The focus of Yokomizo’s photography and video-work is the gap between self and other; the space that exists between ‘me’ and ‘you’. The object of the artist’s scrutiny is almost always a single isolated human being, but her own presence is always also implicated in this process of re-presentation, as, subsequently, is the viewer’s.
The terms of the encounter between the artist and her ‘participant’ are meticulously constructed, and it is the nature of this relationship that defines the resulting image. Thus, in contrast to the merciless ‘stare’ of documentary photography, Yokomizo’s images reproduce a strong sense of reciprocity, and an awareness of one’s own presence in relation to another.

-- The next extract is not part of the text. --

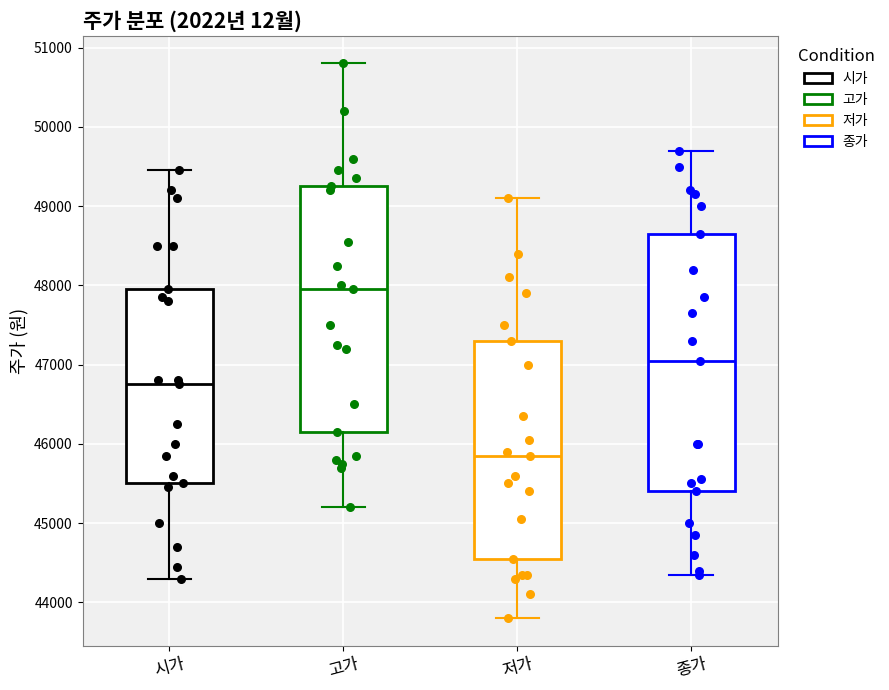

Where is the lower edge of the box for 저가 on the y-axis? The values are not printed on the chart, so give them approximately, as read against the axis.

44600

In the Stranger series, each photograph shows someone looking out through a window. The artist has never met any of these people. She selected their addresses and then wrote an anonymous letter asking if the recipient would stand at a particular window, alone, with the room lights on, at a specific time of night so that she could photograph them from the street. The artist simply promised to be there waiting. If they did not wish to participate they could close the curtains, while if they chose to open the door to meet her the photograph would not be used.

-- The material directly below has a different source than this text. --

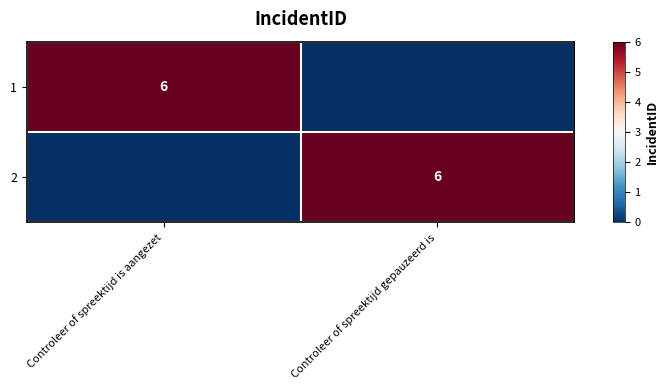

The 1 series shows 2 at Controleer of spreektijd is aangezet. True or false?

False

In the Untitled (Hitorigoto) series, Yokomizo continues to explore the tension between the documentary and fictional aspect of photographic representation. However the artist has placed herself on the other side of the window and, by collaborating with her friends, she replaces the sense of physical and emotional distance with a world of intimacy and interiority.
Other works in the exhibition include an early video-work, A Boy with his Father, and two newly commissioned photographic works, Find A Date, using locally-sourced ‘lonely hearts’ newspaper columns, which continue the theme of solitude and the dialogue between private and public realms.